Researchers at Baylor College of Medicine identified in 2025 (ET) a brain pathway that explains how metformin lowers blood sugar. The team found metformin reaches the ventromedial hypothalamus (VMH) and suppresses a protein called Rap1, activating SF1 neurons that change glucose regulation. When Rap1 was removed in genetically engineered mice, metformin lost its effect while insulin and GLP-1 therapies retained activity, pointing to a distinct brain mechanism.
Metformin’s hidden brain pathway
The central finding is simple and striking: metformin is operating in the brain as well as in the liver and gut. Investigators traced the drug to the VMH and linked its glucose-lowering action to suppression of Rap1, a small protein previously tied to whole-body glucose control. Delivering tiny doses directly into the brain produced marked reductions in blood sugar at concentrations far lower than oral dosing, showing a brain response that is sensitive at much lower exposure than peripheral tissues.
How the brain mechanism was shown — methods and reactions
The work used mice with targeted genetic deletions and electrical recordings of neurons. In animals bred to lack Rap1 in the VMH and then fed a diet modeling diabetes, metformin failed to improve blood sugar, while established therapies such as insulin and GLP-1 agonists remained effective. Researchers also recorded neuron activity from the VMH and found that SF1 neurons increased firing when metformin was present — but only when Rap1 was intact.
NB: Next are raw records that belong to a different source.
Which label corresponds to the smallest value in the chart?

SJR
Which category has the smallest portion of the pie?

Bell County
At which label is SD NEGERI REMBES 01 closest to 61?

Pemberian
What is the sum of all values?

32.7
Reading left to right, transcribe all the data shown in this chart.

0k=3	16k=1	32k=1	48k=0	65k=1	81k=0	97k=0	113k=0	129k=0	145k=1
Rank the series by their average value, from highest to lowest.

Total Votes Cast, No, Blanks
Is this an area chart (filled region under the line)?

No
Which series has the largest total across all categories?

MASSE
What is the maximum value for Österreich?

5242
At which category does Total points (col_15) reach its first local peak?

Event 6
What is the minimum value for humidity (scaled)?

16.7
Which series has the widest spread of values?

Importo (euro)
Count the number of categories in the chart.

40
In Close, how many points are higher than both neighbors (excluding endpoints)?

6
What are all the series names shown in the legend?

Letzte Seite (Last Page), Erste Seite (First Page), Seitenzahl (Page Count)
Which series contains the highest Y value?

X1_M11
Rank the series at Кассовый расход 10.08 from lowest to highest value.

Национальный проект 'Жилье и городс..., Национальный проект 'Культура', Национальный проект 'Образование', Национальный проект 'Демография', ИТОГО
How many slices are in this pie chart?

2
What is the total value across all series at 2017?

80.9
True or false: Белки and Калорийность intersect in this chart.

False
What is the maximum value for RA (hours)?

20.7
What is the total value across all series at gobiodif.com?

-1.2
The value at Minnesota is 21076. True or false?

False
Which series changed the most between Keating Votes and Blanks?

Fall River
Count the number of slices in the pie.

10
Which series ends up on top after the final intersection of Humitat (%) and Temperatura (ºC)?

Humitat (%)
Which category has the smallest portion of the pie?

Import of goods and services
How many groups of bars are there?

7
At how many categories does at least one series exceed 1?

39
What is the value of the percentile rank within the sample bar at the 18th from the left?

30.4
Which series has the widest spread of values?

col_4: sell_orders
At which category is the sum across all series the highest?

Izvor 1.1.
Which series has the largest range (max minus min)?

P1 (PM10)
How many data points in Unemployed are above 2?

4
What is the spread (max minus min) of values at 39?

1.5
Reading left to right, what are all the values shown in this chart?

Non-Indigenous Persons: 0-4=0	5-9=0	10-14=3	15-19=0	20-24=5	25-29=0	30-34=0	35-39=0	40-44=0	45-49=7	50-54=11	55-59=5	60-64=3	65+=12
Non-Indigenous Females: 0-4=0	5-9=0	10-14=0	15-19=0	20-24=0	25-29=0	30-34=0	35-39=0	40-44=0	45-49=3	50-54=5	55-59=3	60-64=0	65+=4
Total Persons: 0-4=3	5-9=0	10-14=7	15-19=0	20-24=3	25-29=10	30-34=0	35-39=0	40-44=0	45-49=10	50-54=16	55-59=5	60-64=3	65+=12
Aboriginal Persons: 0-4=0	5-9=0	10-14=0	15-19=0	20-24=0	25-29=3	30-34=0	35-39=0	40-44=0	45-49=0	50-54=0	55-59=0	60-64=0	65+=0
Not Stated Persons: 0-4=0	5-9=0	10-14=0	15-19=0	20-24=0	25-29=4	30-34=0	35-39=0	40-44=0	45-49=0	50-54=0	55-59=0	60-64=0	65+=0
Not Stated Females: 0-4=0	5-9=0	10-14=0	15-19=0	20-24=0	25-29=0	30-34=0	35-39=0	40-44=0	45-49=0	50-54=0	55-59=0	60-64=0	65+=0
“It’s been widely accepted that metformin lowers blood glucose primarily by reducing glucose output in the liver. Other studies have found that it acts through the gut, ” said Dr. Makoto Fukuda, associate professor of pediatrics — nutrition at Baylor College of Medicine. “We looked into the brain as it is widely recognized as a key regulator of whole-body glucose metabolism. We investigated whether and how the brain contributes to the anti-diabetic effects of metformin. “
Dr. Fukuda highlighted cellular specificity: “We also investigated which cells in the VMH were involved in mediating metformin’s effects. We found that SF1 neurons are activated when metformin is introduced into the brain, suggesting they’re directly involved in the drug’s action. ” The team emphasized that metformin’s brain action is mechanistically distinct from peripheral effects and could explain long-observed benefits that were previously unattributed to central pathways.
What’s next: implications and human testing
The discovery reframes decades of use by showing the brain as a direct site of action for metformin and opens a path to more targeted therapies. The researchers note that this finding must be validated in human studies before clinical practice changes. “These findings open the door to developing new diabetes treatments that directly target this pathway in the brain, ” Dr. Makoto Fukuda said, and he added the team will explore whether the Rap1 signaling uncovered here also explains other brain-related benefits linked to the drug.
Immediate next steps will focus on translating the mouse results into human research and on mapping the specific neurons and circuits that mediate the effect. If the VMH–Rap1–SF1 axis operates the same way in people, it could permit strategies that boost metformin’s potency or recreate its central action with new, targeted interventions.